### What you have to do
Reproduce all the data exactly, without pictures.

------ Data supplied ------

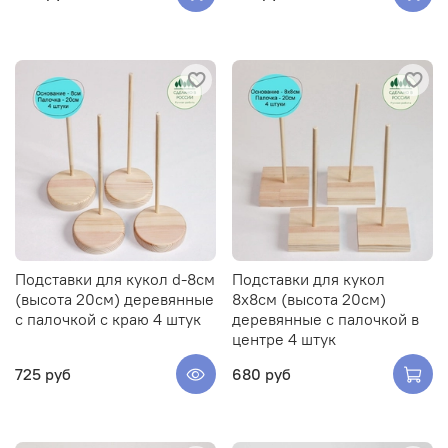
Подставки для кукол d-8см
Подставки для кукол
(высота 20см) деревянные
8х8см (высота 20см)
с палочкой с краю 4 штук
деревянные с палочкой в
центре 4 штук
725 руб
680 руб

------

### Exercise output
Подставки для кукол d-8см
Подставки для кукол
(высота 20см) деревянные
8х8см (высота 20см)
с палочкой с краю 4 штук
деревянные с палочкой в
центре 4 штук
725 руб
680 руб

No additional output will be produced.